🌷Part 31. Kebetulan

783 96 37
                                    

"Sebesar apapun usaha kita, kalau yang kita perjuangkan ternyata masih terjebak dalam bayang-bayang masa lalunya, kita hanya akan terus berhadapan dengan luka yang sama, seolah berjalan di atas kebodohan yang tak berujung."

_Valeska Elaika Ishvara_

***

Tiga hari telah berlalu,dimana Gio hanya menghabiskan waktunya di rumah...

Malam mulai merayap masuk, membawa serta sinar bulan yang lembut menelusup melalui celah-celah tirai di rumah Gio. Di dalam kamar yang remang, persiapan untuk pesta anniversary sekolah yang akan dihadiri mereka malam ini menciptakan atmosfer yang berbeda, lebih sibuk dari biasanya. Valeska berdiri di depan cermin, telaten merapikan helaian rambutnya yang jatuh indah di atas bahunya. Sementara itu, Gio duduk di tepi ranjang, kemeja dan jas sudah terpasang rapi, namun tatapannya kosong tertuju pada ponsel di tangannya, seolah tidak benar-benar di sana.

Sesekali, pria itu melirik Valeska yang masih sibuk di meja rias.

"Berapa lama lagi sih?" Gio akhirnya bersuara, nadanya mengisyaratkan kejengkelan yang mulai memuncak.

Valeska menghela napas panjang, menahan kekesalannya. "Sabar deh" jawabnya, berusaha tetap tenang meski suara Gio tadi menyulut sedikit emosi.

Gio berdiri, sedikit lebih mendekat, menatapnya di cermin. "Tinggal apalagi, Valeska? Bukannya udah selesai?"

Valeska mendesah, menatap pantulan dirinya dengan frustrasi. "Anting gue sebelahnya ngga ada." gumamnya, berusaha mencari anting yang hilang.

Gio menggeleng, matanya menunjukkan rasa tak sabar. "Pake yang ada aja napa, Val. Ribet banget lo, sumpah."

Namun Valeska menggeleng keras, tidak mau mengalah. "Ngga mau, Ka. Gue maunya yang ini." Nadanya tegas, meski ada sedikit nada cemas di baliknya.

Gio menggeram pelan, menahan diri agar tidak membentak. "Anjir, kesel," gumamnya, sebelum akhirnya memutuskan untuk keluar kamar, meninggalkan Valeska yang masih bersusah payah dengan perhiasannya. Langkahnya berat, penuh dengan rasa jengkel yang tak tersampaikan, sementara di kamar, Valeska tetap berkutat dengan kesempurnaan kecil yang menurutnya tak bisa ditinggalkan.

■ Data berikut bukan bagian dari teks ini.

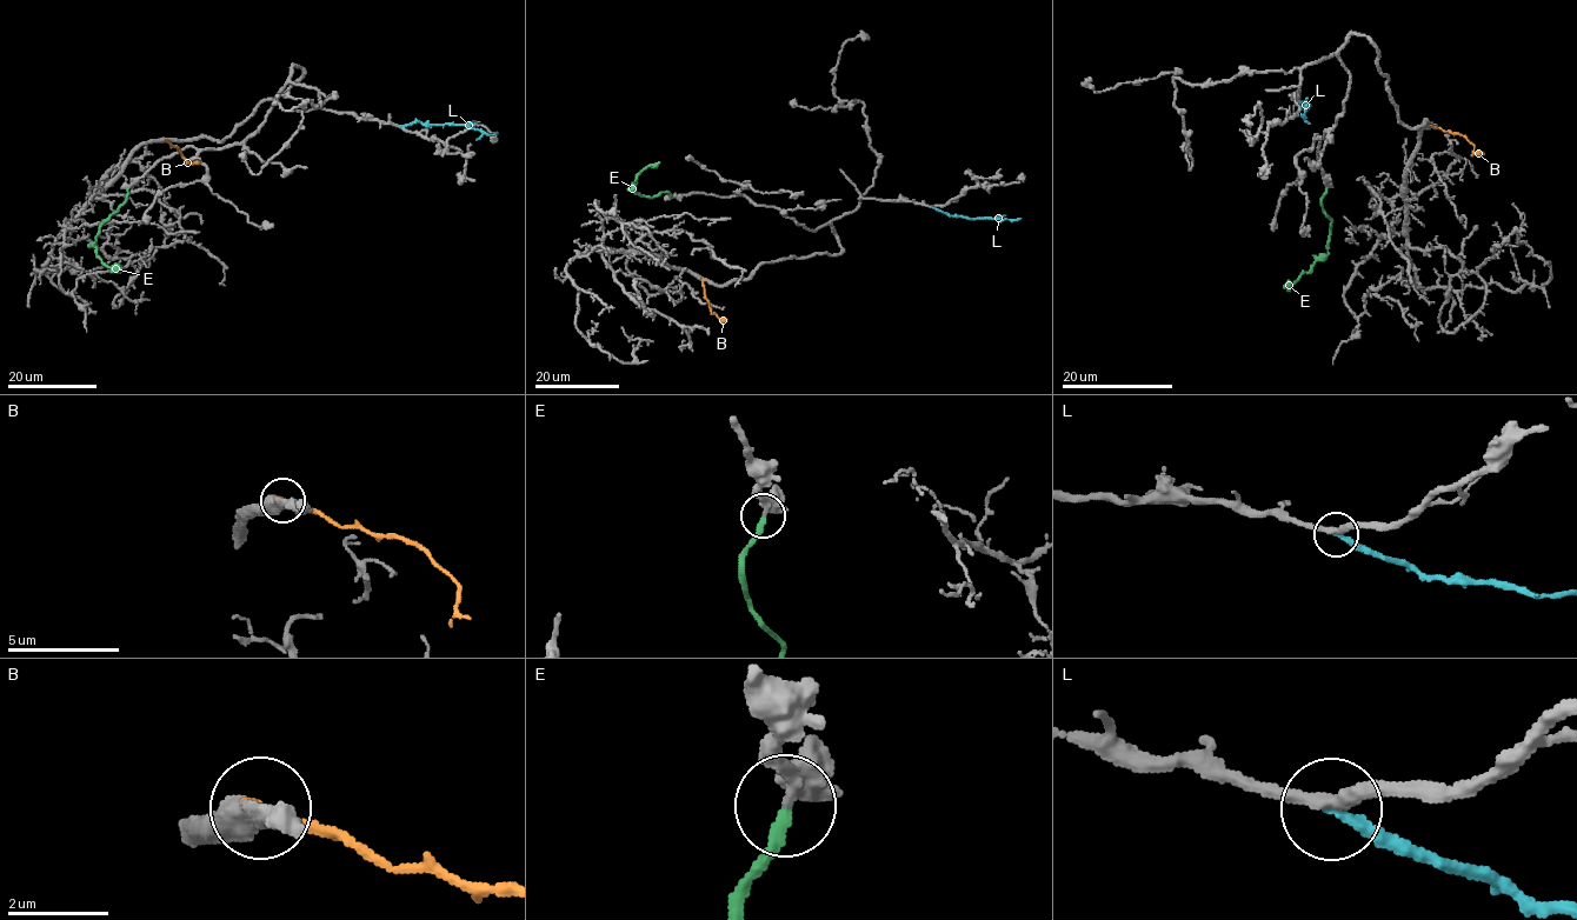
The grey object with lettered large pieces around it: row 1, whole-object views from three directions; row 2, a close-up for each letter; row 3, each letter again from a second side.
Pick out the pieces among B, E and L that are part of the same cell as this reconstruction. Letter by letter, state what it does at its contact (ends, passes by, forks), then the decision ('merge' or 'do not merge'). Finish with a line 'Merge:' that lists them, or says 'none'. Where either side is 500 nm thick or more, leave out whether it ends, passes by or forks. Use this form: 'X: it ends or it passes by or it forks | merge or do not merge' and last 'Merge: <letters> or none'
B: it ends | do not merge
E: it ends | merge
L: it ends | do not merge
Merge: E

"Gue lebih kesel, kenapa lo berubah lagi kaya ka Gio yang sebelumnya" umpat Valeska sambil mencari anting yang dia maksud.

Setelah beberapa saat berjuang dengan antingnya, akhirnya Valeska menemukan pasangannya. Ia tersenyum kecil di depan cermin, merasa puas dengan penampilannya yang sudah sempurna. Gaun elegan yang ia kenakan tampak serasi dengan kilauan perhiasan di telinganya, dan rambutnya yang tergerai indah menambah pesonanya. Ia menarik napas dalam-dalam, berusaha menghilangkan sisa-sisa kekesalan yang tadi mengganggu pikirannya.

Valeska melangkah keluar kamar, menemui Gio yang sedang duduk di ruang tamu, tampak lebih tenang namun dengan tatapan yang masih sama kosong. Ia berjalan mendekat, berdiri di depannya.

"Udah siap, Ka," katanya lembut, suaranya kini jauh lebih tenang, mencoba mencairkan suasana yang tadi sempat tegang.

"Cantik nggak?" tanya Valeska dengan senyum lebarnya.

Gio menatap Valeska dari ujung kepala hingga kaki. Sekilas pandangannya mengeras, namun kemudian melunak saat melihat betapa anggun istrinya malam itu.

"Cantik," ucapnya singkat, tanpa menambahkan pujian yang mungkin diharapkan Valeska. Ia berdiri, mengambil kunci mobil dari meja, dan tanpa berkata apa-apa lagi, menuju pintu depan.

Valeska mengikuti di belakangnya, merasa ada jarak yang tak terlihat namun sangat nyata di antara mereka. Dia tahu, di balik sikap dingin dan ketidakpedulian Gio, ada sesuatu yang lebih dalam yang tak pernah ia ungkapkan.